Saturday, February 2, 2008

This Immortal - by Roger Zelazny

This Immortal was the first novel by Roger Zelazny (published in 1966), and was of a level good enough that it shared the Hugo Award for Best Science Fiction Novel of the Year with Frank Herbert's "Dune". When I first read the novel many years back, it seemed very ordinary at first reading (in fact, I struggled to understand the meaning of many of the words and people in the novel - maybe if I had been born in the Greek Isles, I would have understood it better); however for the next few days, I kept on thinking about the novel, and read it again within a week. On second reading, it appealed much much more. Now, once every 1-2 years, I dust out the copy of the novel that I have and read it again (and I do not get bored by it at all).

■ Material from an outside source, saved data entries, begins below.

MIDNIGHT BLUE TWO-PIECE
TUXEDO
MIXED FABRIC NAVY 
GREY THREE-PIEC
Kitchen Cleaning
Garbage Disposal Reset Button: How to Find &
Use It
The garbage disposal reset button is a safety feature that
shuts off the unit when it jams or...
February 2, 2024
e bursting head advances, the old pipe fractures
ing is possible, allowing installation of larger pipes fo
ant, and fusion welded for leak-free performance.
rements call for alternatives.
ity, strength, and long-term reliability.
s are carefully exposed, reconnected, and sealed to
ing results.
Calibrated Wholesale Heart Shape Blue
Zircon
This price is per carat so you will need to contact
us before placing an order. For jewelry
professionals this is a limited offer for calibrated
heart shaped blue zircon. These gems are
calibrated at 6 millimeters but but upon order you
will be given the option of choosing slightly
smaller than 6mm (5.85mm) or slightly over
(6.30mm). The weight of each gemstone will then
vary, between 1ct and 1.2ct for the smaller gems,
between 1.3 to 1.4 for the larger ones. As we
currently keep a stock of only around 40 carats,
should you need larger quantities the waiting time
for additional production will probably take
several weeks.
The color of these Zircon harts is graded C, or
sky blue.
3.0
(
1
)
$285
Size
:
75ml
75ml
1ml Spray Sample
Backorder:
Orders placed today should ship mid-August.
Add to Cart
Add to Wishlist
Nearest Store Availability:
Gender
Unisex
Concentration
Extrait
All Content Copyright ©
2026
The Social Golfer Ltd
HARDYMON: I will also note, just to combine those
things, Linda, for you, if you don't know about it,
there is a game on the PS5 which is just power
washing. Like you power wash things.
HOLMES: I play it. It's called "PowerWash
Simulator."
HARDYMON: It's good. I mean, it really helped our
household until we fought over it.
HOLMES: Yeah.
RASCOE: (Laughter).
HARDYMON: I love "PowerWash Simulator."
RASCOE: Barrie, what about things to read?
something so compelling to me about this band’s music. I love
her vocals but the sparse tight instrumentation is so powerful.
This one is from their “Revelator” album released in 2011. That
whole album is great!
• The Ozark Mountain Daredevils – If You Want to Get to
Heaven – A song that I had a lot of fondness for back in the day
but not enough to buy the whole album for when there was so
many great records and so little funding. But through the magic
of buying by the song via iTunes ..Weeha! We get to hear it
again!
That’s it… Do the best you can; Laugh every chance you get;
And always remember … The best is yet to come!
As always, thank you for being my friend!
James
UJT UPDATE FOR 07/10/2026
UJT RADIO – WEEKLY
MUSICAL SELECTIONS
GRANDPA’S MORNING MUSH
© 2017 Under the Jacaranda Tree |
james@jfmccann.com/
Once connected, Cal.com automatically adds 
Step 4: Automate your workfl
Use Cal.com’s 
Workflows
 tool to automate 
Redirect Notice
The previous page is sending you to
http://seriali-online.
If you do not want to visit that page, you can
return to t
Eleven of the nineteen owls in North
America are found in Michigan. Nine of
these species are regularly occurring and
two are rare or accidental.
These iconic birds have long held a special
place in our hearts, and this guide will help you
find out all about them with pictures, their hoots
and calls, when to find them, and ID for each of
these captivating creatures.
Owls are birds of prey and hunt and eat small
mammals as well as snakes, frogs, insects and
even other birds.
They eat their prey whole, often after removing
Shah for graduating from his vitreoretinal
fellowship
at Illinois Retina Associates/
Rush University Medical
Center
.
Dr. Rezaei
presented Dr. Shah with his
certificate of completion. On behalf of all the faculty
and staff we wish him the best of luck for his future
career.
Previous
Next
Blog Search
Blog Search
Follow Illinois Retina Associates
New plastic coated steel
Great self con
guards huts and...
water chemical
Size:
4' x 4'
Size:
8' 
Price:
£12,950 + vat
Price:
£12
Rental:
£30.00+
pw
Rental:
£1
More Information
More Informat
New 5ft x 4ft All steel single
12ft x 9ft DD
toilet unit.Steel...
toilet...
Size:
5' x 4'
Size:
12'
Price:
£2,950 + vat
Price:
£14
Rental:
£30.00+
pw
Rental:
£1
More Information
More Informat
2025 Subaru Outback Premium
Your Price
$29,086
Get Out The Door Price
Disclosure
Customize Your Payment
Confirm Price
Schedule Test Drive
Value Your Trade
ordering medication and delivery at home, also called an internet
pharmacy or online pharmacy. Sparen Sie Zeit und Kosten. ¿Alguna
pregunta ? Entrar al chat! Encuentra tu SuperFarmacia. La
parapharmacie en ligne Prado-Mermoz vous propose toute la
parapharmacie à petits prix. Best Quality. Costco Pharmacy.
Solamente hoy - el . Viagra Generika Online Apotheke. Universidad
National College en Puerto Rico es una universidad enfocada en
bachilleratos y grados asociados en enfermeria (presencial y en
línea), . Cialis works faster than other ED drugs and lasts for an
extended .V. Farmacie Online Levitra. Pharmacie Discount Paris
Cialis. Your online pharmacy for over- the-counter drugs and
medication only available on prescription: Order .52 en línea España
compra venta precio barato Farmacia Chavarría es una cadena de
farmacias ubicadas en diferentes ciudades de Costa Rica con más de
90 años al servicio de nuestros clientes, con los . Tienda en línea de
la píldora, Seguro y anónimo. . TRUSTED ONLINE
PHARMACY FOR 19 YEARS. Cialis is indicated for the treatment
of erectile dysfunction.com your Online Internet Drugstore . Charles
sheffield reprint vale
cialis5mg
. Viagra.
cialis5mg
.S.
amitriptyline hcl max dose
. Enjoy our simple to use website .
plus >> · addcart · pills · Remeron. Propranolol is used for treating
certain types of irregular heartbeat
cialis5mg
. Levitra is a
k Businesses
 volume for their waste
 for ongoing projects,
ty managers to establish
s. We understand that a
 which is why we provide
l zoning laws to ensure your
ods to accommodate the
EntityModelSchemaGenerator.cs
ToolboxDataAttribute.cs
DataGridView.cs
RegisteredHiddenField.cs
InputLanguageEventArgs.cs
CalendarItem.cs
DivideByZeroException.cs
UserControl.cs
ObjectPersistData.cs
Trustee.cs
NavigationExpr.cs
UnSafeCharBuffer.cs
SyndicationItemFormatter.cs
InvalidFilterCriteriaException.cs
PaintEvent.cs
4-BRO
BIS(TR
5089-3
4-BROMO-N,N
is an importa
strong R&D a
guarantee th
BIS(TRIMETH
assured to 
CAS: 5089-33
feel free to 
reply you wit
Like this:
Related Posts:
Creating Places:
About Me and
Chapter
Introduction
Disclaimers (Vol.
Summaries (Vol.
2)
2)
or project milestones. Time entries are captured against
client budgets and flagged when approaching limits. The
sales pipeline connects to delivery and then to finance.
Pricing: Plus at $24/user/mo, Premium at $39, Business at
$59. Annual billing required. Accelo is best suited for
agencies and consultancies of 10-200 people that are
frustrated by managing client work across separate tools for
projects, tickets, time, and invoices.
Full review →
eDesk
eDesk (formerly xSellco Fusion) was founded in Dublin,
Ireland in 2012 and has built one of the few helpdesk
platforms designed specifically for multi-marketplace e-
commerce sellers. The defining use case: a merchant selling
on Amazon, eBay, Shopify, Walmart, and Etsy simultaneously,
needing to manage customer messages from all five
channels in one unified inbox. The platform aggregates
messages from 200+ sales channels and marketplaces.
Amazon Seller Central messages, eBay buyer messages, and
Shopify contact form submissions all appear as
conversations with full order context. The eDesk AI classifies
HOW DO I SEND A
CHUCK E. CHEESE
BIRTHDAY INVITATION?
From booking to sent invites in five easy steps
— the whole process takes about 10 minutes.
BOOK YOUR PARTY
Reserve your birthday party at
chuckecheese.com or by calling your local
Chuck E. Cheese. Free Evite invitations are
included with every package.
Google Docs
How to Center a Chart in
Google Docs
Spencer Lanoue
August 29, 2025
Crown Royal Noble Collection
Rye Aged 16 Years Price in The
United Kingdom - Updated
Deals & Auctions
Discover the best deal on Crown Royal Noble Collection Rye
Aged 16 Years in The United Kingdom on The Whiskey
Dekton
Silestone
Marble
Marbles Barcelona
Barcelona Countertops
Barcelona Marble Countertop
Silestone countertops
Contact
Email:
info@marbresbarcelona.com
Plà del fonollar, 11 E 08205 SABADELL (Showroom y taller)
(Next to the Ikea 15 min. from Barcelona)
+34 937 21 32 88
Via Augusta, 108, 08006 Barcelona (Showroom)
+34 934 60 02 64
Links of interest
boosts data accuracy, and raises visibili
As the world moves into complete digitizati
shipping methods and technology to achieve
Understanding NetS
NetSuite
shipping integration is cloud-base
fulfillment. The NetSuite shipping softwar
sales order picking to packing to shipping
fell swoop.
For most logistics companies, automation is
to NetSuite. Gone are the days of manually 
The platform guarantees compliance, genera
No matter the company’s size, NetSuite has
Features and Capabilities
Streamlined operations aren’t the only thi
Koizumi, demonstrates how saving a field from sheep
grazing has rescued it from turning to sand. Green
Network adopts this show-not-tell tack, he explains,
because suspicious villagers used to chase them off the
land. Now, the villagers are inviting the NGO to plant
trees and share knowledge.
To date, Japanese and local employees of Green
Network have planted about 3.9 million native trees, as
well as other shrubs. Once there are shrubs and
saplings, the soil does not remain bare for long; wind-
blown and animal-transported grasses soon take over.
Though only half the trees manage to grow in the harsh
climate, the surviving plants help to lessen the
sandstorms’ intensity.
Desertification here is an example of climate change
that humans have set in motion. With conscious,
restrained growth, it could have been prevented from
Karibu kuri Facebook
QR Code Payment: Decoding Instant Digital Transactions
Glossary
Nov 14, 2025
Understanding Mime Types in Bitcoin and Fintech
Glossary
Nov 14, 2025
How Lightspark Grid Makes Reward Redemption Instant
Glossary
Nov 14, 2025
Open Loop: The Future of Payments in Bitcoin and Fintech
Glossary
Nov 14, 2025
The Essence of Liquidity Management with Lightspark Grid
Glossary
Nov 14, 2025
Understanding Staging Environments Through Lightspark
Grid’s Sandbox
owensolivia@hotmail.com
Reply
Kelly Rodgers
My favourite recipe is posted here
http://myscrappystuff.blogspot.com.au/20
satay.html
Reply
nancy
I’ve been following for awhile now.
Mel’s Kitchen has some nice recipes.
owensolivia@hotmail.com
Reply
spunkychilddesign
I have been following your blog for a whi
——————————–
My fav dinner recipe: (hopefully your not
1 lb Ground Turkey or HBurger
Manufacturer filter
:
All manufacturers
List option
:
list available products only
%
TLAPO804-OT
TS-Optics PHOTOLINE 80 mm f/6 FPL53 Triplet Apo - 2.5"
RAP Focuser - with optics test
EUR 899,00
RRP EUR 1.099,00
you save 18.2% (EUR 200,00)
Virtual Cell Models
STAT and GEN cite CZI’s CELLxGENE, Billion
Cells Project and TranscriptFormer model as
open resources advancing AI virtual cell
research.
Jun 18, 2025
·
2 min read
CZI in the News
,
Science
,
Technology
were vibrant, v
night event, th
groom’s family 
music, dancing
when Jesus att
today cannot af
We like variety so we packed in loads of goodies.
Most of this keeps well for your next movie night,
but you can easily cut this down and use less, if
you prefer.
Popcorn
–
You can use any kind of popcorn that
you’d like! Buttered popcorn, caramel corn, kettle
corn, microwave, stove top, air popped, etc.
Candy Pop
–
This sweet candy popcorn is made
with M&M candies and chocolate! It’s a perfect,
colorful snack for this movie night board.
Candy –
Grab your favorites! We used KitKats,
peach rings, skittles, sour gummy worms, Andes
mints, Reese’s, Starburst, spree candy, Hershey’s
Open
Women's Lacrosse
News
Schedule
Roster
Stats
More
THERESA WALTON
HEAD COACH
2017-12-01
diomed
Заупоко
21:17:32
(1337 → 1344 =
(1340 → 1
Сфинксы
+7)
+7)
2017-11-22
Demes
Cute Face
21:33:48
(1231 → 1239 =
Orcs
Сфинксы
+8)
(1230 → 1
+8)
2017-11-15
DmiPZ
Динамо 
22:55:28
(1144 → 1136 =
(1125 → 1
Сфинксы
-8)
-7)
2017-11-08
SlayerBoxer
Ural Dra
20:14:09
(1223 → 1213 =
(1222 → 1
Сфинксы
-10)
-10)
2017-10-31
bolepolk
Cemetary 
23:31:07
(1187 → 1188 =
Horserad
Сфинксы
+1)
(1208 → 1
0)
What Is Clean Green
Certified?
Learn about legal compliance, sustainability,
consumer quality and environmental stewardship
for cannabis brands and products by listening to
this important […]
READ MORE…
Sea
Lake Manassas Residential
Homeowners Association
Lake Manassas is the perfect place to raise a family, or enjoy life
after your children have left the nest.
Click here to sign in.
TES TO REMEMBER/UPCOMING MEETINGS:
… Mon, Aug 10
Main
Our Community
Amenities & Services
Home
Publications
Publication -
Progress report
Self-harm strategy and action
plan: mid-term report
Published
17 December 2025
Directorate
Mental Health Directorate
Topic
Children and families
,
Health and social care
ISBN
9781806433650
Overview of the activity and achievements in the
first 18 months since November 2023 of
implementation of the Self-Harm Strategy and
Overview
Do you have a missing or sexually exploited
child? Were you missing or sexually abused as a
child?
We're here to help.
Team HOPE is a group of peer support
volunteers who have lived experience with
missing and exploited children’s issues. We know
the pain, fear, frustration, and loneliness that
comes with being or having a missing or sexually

This Immortal - by Roger Zelazny
I was reading a review of the novel in another place, and somebody pointed out something very pertinent about reading the novel - "the best way to understand "This Immortal" is to read Lawrence Durrell's chronicles of the Greek Isles, most especially "Prospero's Cell" and "Reflections on a Marine Venus"---or better yet, read Percy Shelley's "Prometheus Unbound," which is referred to more than once in this novel." Seemed very pertinent. But no matter, this is a fascinating novel and I can understand why this book remains very popular (with a new print coming out in 2007) and a number of authors have claimed to be inspired by the author.
The book is set in an earth sometime in the future, where a nuclear war between human and human condemned vast sections of the earth to be uninhabitable; vast sections of humanity were saved by moving them through space to other worlds. All this was done by an alien blue race called Vegans. They also helped the small number of Earth's population who remained to survive, but all the remaining places on earth were now owned be Vegans.
In the midst of all this, This Immortal refers to the character of the hero of this novel, a huge man who is also very ugly, with one leg shorter than the other. He was there from the nuclear war, but does not want to advertise his immortal nature by changing names. He is Conrad Nomikos, a Greek, born on Christmas Eve. In an earlier time soon after the nuclear war, he prevented the Vegans from converting the remaining portions of earth into resorts. He is otherwise not a person given to many displays, preferring to keep things quiet. He is just currently a caretaker and is also giving security to a rich visiting Vegan, Cort Myshtigo, who is traveling all over for reasons that are not very clear. There are many who want Cort dead, and it is upto Nomikos to keep Cort alive, and to figure out what the purpose of his visit is.
Earlier, Nomikos was heading an organization called the Returnist's - getting people to return so that earthlings can recover their planet from the Vegans. He is now somewhat removed from that mission, and is ambivalent about the Vegans now. During the course of showing Cort around the various ruins, he also protests him from various attempts. Some of those attempts seem very complex, and some very simple, many of them placing Conrad in severe danger.
Amusingly, his wife Cassandra calls him a kallikanzaros', which a Greek term for a little cloven-hooved satyr, who causes mischief of every kind. Conrad has already tricked the people around him about his origins and the death of the character who had his previous name. Now, he has to keep Cort alive till the end, when the surprising end is revealed.